Ceux parmi vous qui n’auront pas reconnu quelques mots d’un ver de Lamartine, tirés de son célèbre poème «Le lac», vont devoir aller ailleurs… la suite ne les concerne pas.
La suite, c’est cette bataille continuelle que nous menons contre le Temps… nous voulons en faire un lieu… tandis qu’il coule pour nous, nous laissant au bord d’un cours que nous n’arrivons pas à suivre. Faute de n’avoir jamais essayé. Et nous tournons en rond.
Mais pour rompre avec la peur que cela inspire, je m’en vais vous dire que cette relation équivoque avec le Temps prend parfois de belles allures. Parce qu’elle inspire des poètes prodigues, des génies inégalés.
«kelhamd illi manzal la’laab
dahru vaat u gafaat shaab
likhriiv u taavi ‘aad ish haab
il harr u varqet yaajoura
u vraq baass ilkhayl illarkaab
ilmin ha kaanit ma’dhuura
u khlat bard ellayl u lemdhal
waryaaissehwa mahruura
u khlazaad igiliiw u dhal
ilkhayma hiya waamur»
Première traduction : (heureusement que le temps de l’occupation des grandes dunes/est passé et que la saison des pluies hivernale recule/que les fortes chaleurs/ont baissé comme le souffle de l’harmattan/qui empêchait de monter les chevaux/prétexte pour les mauvais cavaliers/et s’est mélangé la fraîcheur de nuit et de jour/le vent du nord ouest a soufflé/et s’est mélangé l’air humide des marigots asséchés, l’ombre des tentes et celle des accacias)

Deuxième traduction de Mick Gewinner, ancien professeur de littérature au Lycée français de Nouakchott, restée pour toujours amie du pays et de ses cultures:
Les grandes dunes ne sont plus occupées,
ce temps-là est passé, bonheur !
Le temps des pluies hivernales s’éloigne,
bonheur ! Les fortes chaleurs ont baissé,
comme le souffle de l’harmattan
qui empêchait de monter les chevaux,
-un prétexte pour les mauvais cavaliers, ha !
Et se sont accordées la fraîcheur de nuit et la fraîcheur du jour,
Et le vent du nord ouest a soufflé,
il s’est fondu dans l’air humide encore des marigots asséchés,
dans l’ombre des tentes et celle des acacias

Le génie inégalé de Erebaane, un poète de l’Aftout, nous place ici dans une perspective, jamais explorée – du moins à ma connaissance – par les poètes de l’espace Bidhâne.
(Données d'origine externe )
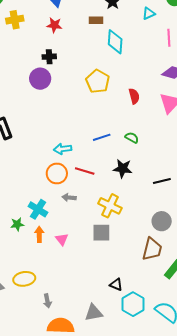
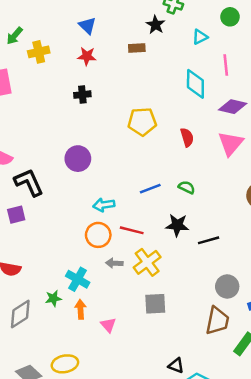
cyan diamond: (115, 42) -> (195, 84), moved
purple circle: (40, 79) -> (78, 159), moved
yellow pentagon: (98, 81) -> (142, 122), turned -30
black line: (162, 181) -> (209, 240), moved
yellow cross: (110, 206) -> (147, 262), moved, turned 30
pink triangle: (62, 239) -> (108, 325), moved

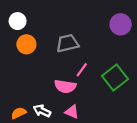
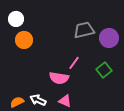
purple circle: (121, 24) -> (109, 38), moved
gray trapezoid: (67, 43) -> (84, 30), moved
green square: (115, 78) -> (104, 70), size x0.7

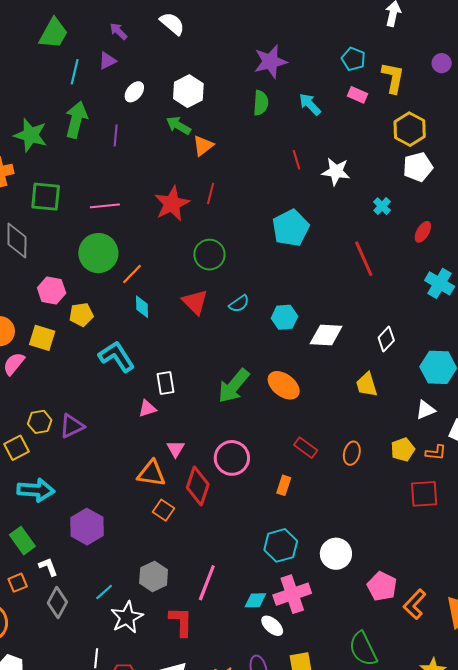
En général, on chante un lieu pour le moment qu’on y a passé, souvent aux côtés de la bien-aimée. Le lieu incarne alors l’amour impossible, le bonheur éphémère, le souvenir fugace… Il est, dans la lutte avec le temps, le prétexte de fixer un temps. De faire du temps un lieu. Une manière de le matérialiser de façon définitive. Chez Erebaane, c’est un temps qui est en lui-même la muse. Un temps qui n’est pas celui d’un homme du désert habituel. Le nomade maure ne trouve sa plénitude que pendant l’hivernage, période de pluies et de faste. Moment dans ce «temps cyclique» de bonheur : abondance (lait, viande…), abandon provisoire des grands déplacements, retrouvailles des campements, période d’amours par excellence…
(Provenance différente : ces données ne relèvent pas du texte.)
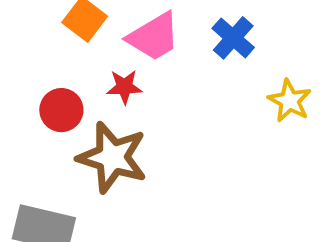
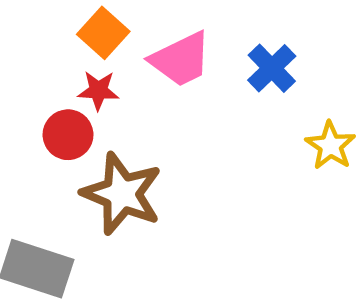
red star: (124, 87) -> (98, 91), moved

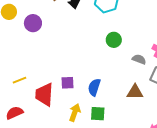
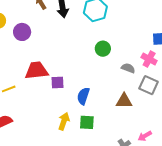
purple square: (68, 83) -> (57, 83), moved
red trapezoid: (44, 95) -> (36, 70), moved, turned 80

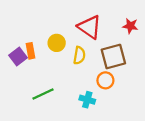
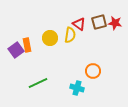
red triangle: (90, 27) -> (79, 24), size x0.6
yellow semicircle: (79, 55) -> (70, 35), moved
brown square: (113, 57) -> (99, 22), moved, size x0.7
Le Maure adore planter sa tente au-dessus de la plus grande et de la plus imposante des dunes. Il a une aversion naturelle pour les cuvettes, et surtout le fond des cuvettes. Notre poète Erebaane qui fait partie des génies du Trab el Bidhâne, chante justement le moment qui correspond au cycle qui voit les campements abandonner les dunes pour les cuvettes, à la fin de la période hivernale et au tout début de cet «automne» local où nous avons les prémisses d’une saison froide qui mettra du temps à s’installer. L’entre-deux saisons est un idéal pour le poète. Pas pour les beaux yeux d’une quelconque dulcinée, même pas pour un souvenir. Pour le temps lui-même. Ailleurs, Erebaane ne manque jamais de s’en prendre violemment au «temps maudit qui te donne certes de beaux jours, mais te fait souffrir en d’autres jours» (…ghayr eddahr tfu biih/maa yahsan bayaam ‘lahad/maa bayaam khra saa’ ‘liih).